Task objective »
Give back every record exactly, with its pictures left out.
━━━━━━
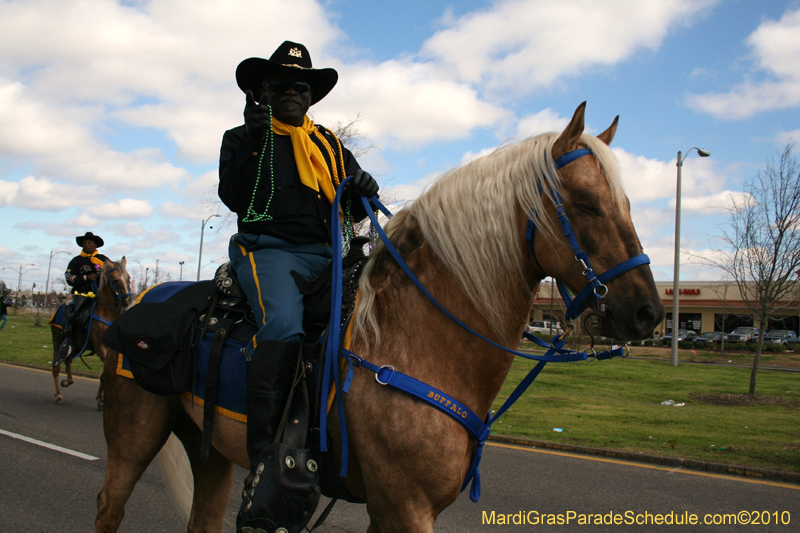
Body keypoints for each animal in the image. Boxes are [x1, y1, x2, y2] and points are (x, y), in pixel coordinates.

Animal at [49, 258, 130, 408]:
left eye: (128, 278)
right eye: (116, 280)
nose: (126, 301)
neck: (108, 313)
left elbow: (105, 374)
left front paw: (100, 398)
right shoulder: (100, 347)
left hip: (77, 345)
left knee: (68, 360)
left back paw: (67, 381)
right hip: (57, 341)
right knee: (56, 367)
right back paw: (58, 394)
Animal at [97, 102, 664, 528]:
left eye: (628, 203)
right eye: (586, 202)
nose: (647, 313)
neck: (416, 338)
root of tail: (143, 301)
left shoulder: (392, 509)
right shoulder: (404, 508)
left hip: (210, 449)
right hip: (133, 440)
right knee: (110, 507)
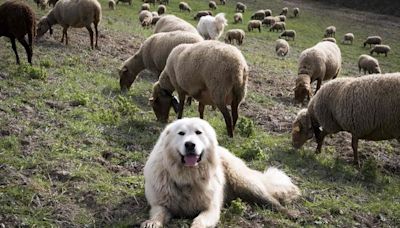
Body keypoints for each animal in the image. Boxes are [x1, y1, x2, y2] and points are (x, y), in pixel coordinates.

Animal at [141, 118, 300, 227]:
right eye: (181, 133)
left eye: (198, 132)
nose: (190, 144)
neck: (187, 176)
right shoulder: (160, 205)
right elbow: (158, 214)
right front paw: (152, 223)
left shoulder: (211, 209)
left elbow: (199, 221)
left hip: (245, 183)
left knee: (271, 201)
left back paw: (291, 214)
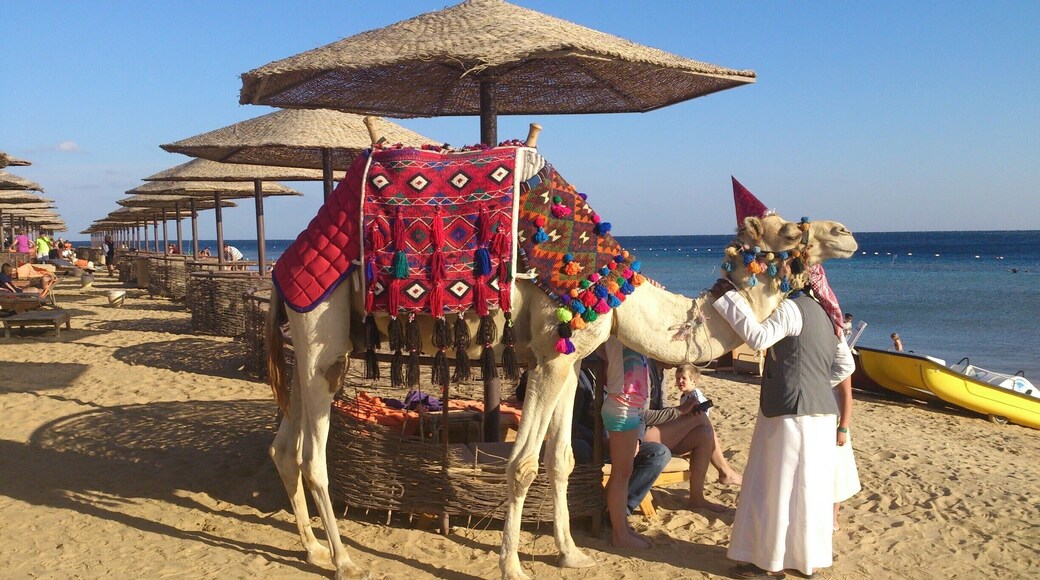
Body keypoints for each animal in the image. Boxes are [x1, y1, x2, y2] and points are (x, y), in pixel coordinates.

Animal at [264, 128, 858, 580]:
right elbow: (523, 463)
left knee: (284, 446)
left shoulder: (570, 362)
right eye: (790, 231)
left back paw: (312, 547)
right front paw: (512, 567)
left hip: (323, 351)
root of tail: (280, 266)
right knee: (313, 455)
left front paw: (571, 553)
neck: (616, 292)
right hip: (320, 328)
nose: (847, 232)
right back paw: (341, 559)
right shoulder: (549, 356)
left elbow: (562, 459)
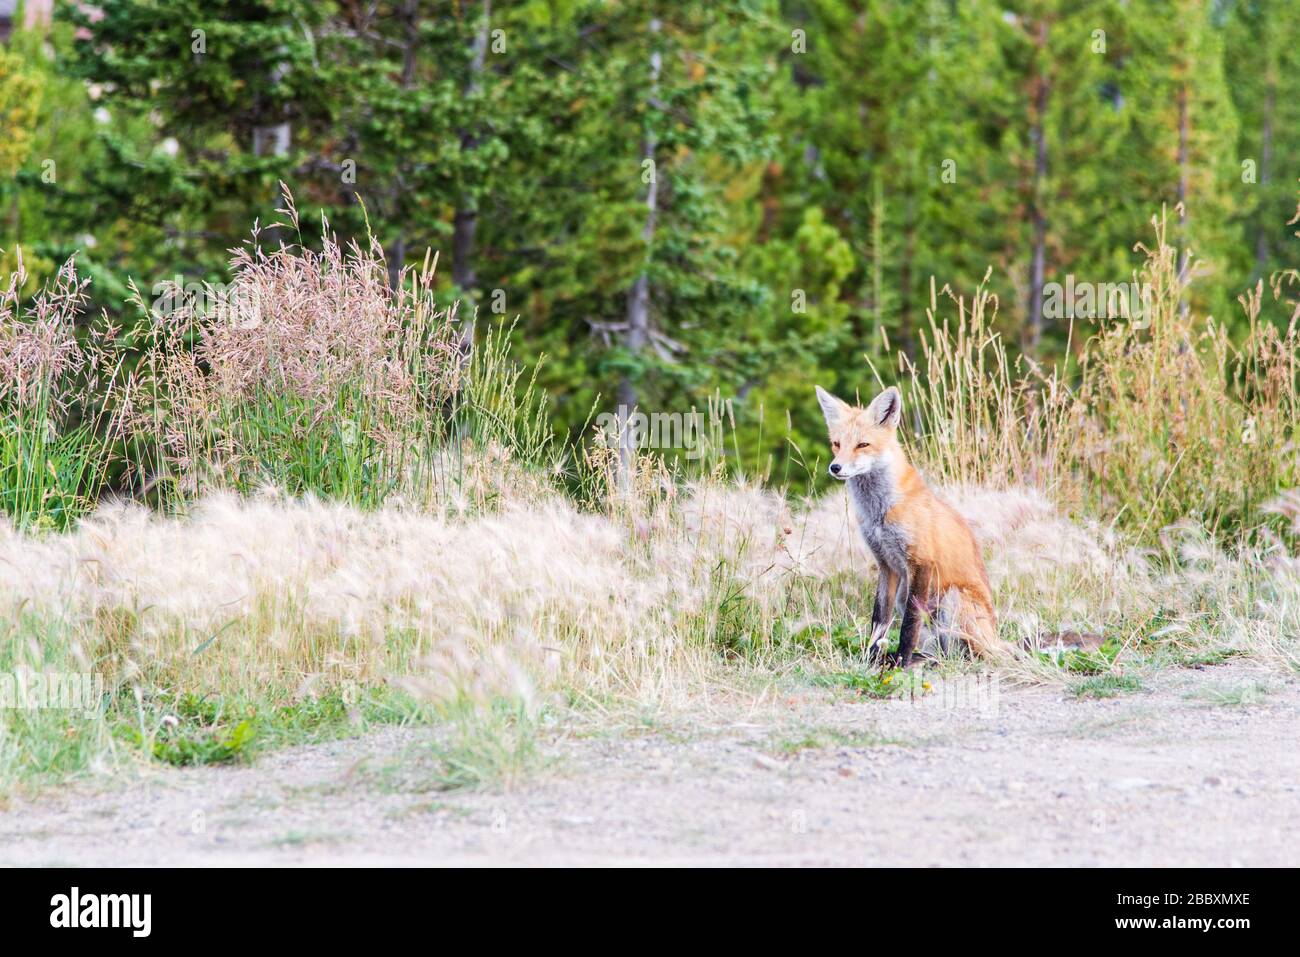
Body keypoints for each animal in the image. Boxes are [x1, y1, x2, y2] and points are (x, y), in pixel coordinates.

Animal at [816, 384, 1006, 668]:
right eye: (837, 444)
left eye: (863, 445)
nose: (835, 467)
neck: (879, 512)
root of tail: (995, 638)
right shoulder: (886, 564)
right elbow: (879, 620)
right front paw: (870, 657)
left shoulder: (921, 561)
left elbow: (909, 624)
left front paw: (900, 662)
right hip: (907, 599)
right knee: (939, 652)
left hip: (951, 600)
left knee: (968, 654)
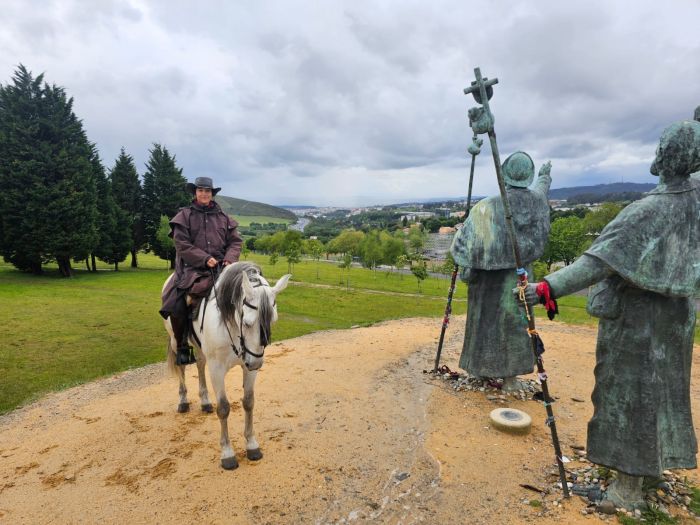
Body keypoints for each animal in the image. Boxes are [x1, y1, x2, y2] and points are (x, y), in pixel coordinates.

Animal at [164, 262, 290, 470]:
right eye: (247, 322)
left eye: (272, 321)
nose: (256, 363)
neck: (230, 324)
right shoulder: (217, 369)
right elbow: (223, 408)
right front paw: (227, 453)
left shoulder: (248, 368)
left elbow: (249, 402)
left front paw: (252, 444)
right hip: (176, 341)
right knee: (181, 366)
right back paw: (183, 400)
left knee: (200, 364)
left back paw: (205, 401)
━━━━━━
Result of this task »
Body keypoints for each animal in the image. Boxes are [x1, y1, x2, y2] and points are (x, y), in pixel coordinates.

Animal at [49, 258, 130, 408]:
left eye: (128, 278)
right eye: (116, 280)
nose: (126, 301)
neck: (108, 313)
left elbow: (105, 374)
left front paw: (100, 398)
right shoulder: (100, 347)
left hip: (77, 345)
left knee: (68, 360)
left back paw: (67, 381)
right hip: (57, 341)
right knee: (56, 367)
right back paw: (58, 394)
Animal at [97, 102, 664, 528]:
left eye: (628, 203)
right eye: (586, 202)
nose: (647, 313)
neck: (416, 338)
root of tail: (143, 301)
left shoulder: (392, 509)
right shoulder: (404, 508)
left hip: (210, 449)
right hip: (133, 440)
right knee: (110, 507)
Body keypoints for each animal in the image. Boxes are [x1, y1, x2, y2] and points are (x, y), in pixel coordinates.

Animal at [141, 118, 300, 227]:
right eye: (181, 133)
left eye: (198, 132)
nose: (190, 144)
neck: (187, 176)
right shoulder: (160, 205)
right elbow: (158, 214)
right front paw: (152, 223)
left shoulder: (211, 209)
left elbow: (199, 221)
left hip: (245, 183)
left knee: (271, 201)
left back paw: (291, 214)
Body keypoints for each animal in the image. Boxes are [x1, y1, x2, y2] and points are (x, y), in pixel coordinates.

Animal at [264, 128, 858, 580]:
right elbow: (523, 463)
left knee: (284, 446)
left shoulder: (570, 362)
right eye: (790, 231)
left back paw: (312, 547)
right front paw: (512, 567)
left hip: (323, 351)
root of tail: (280, 266)
right knee: (313, 455)
left front paw: (571, 553)
neck: (616, 292)
right hip: (320, 328)
nose: (847, 232)
right back paw: (341, 559)
right shoulder: (549, 356)
left elbow: (562, 459)
Body keypoints for each animal in the image. Boxes are [x1, y1, x2, y2] and points are (x, y), in pixel coordinates.

Animal at [816, 384, 1006, 668]:
right eye: (837, 444)
left eye: (863, 445)
nose: (835, 467)
neck: (879, 512)
root of tail: (995, 638)
right shoulder: (886, 564)
right elbow: (879, 620)
right front paw: (870, 657)
left shoulder: (921, 561)
left elbow: (909, 624)
left front paw: (900, 662)
right hip: (907, 599)
right knee: (939, 652)
left hip: (951, 600)
left knee: (968, 654)
Body keypoints for each animal in the image. Boxes are [x1, y1, x2, y2] and points are (x, y), in pixel coordinates.

Animal at [164, 262, 290, 470]:
right eye: (247, 322)
left eye: (272, 321)
nose: (256, 363)
neck: (230, 324)
right shoulder: (217, 369)
right elbow: (223, 408)
right front paw: (227, 453)
left shoulder: (248, 368)
left elbow: (249, 402)
left front paw: (252, 444)
right hip: (176, 341)
right knee: (181, 366)
right back paw: (183, 400)
left knee: (200, 364)
left back paw: (205, 401)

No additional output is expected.